* [What you have to do] Please turn the paragraph of the retailer article below that begins "A conservative revenue projection" into a short bulleted list that keeps its main facts.

Rather than using TV, it connects with shoppers via its app, ditching the overly slick productions of some of its larger peers in favor of something more akin to friends gabbing with one another.
Formed in 2016, Unicorn Tribe sells across numerous categories, including clothing, accessories, beauty and health, gifts, home, and even food.
A conservative revenue projection by the company for this year aims to have the business surpass $10 million in sales as the roughly 20-person firm now looks for more warehouse space and expands on its in-house clothing label.
A recent broadcast saw some shoppers admiring the acrylic nails of the host, Amber, while others tried to figure out a particular shade of lip crayon sold in another segment of the fashion retailer’s live selling app.
Another viewer asked Amber: “What pants [are] Summer wearing in the app pics?”

Images with localized body landmarks
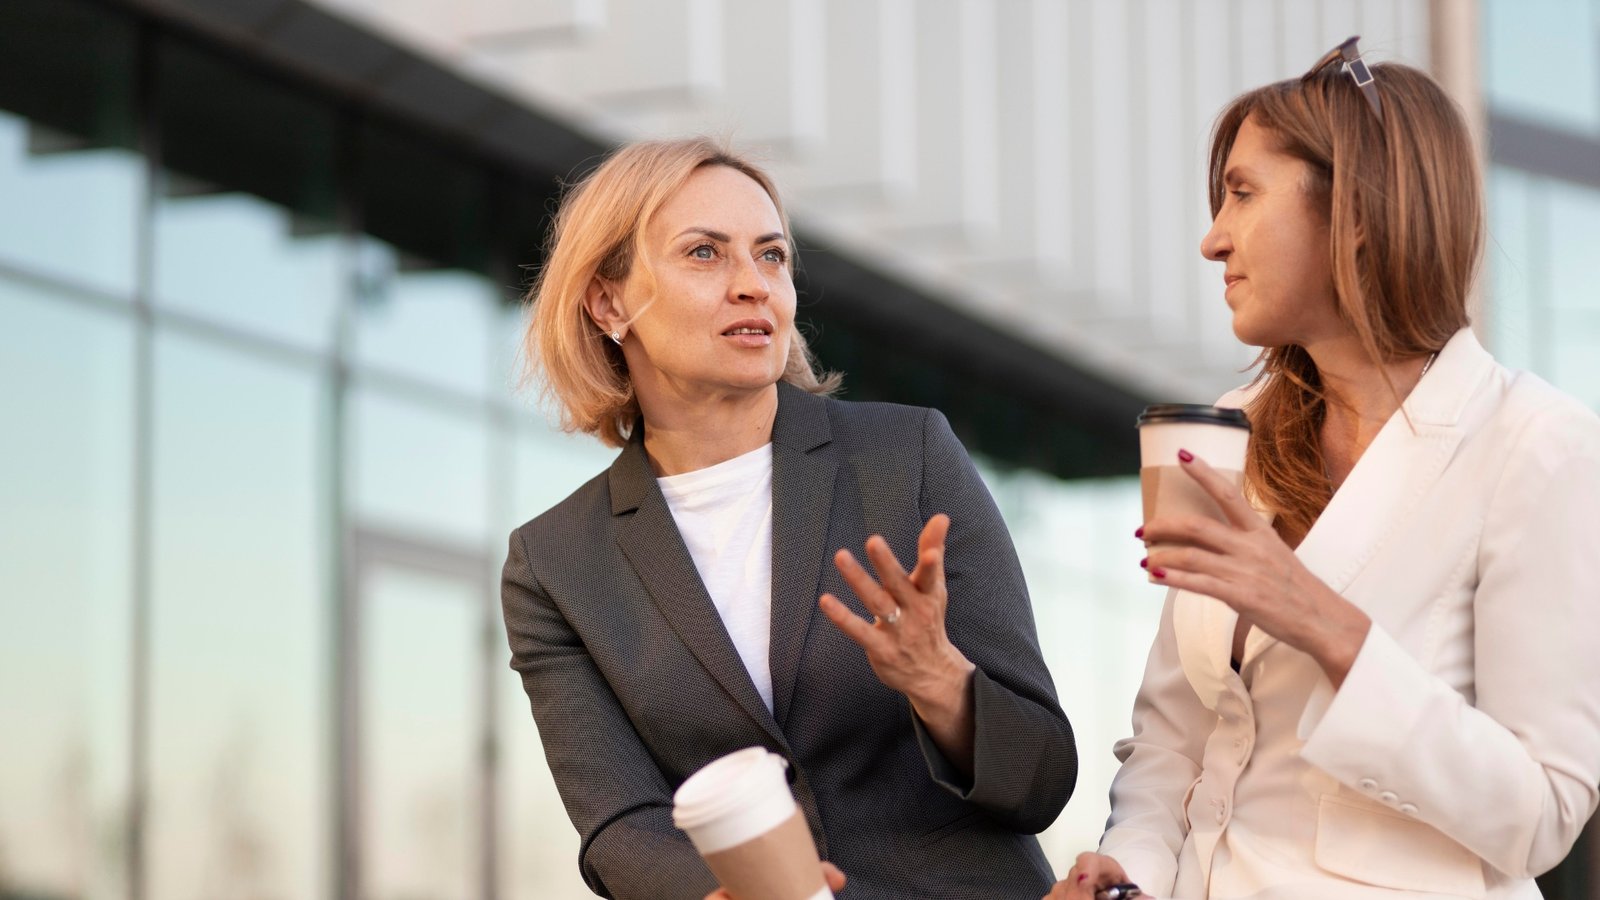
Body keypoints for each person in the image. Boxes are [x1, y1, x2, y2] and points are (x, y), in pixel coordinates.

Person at [1052, 38, 1600, 899]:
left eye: (1241, 194)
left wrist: (1326, 625)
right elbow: (1173, 737)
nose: (1211, 238)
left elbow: (1542, 816)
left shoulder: (1536, 445)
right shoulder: (1230, 434)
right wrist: (1131, 868)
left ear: (1355, 210)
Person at [501, 137, 1077, 900]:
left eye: (771, 256)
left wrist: (942, 683)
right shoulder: (553, 563)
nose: (753, 285)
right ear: (609, 302)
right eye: (705, 254)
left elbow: (1043, 778)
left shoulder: (910, 458)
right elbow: (620, 823)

* [Result for this exercise]
- The company's conservative revenue projection for this year has the business surpassing $10 million in sales.
- The firm has roughly 20 people.
- It is looking for more warehouse space.
- It is expanding its in-house clothing label.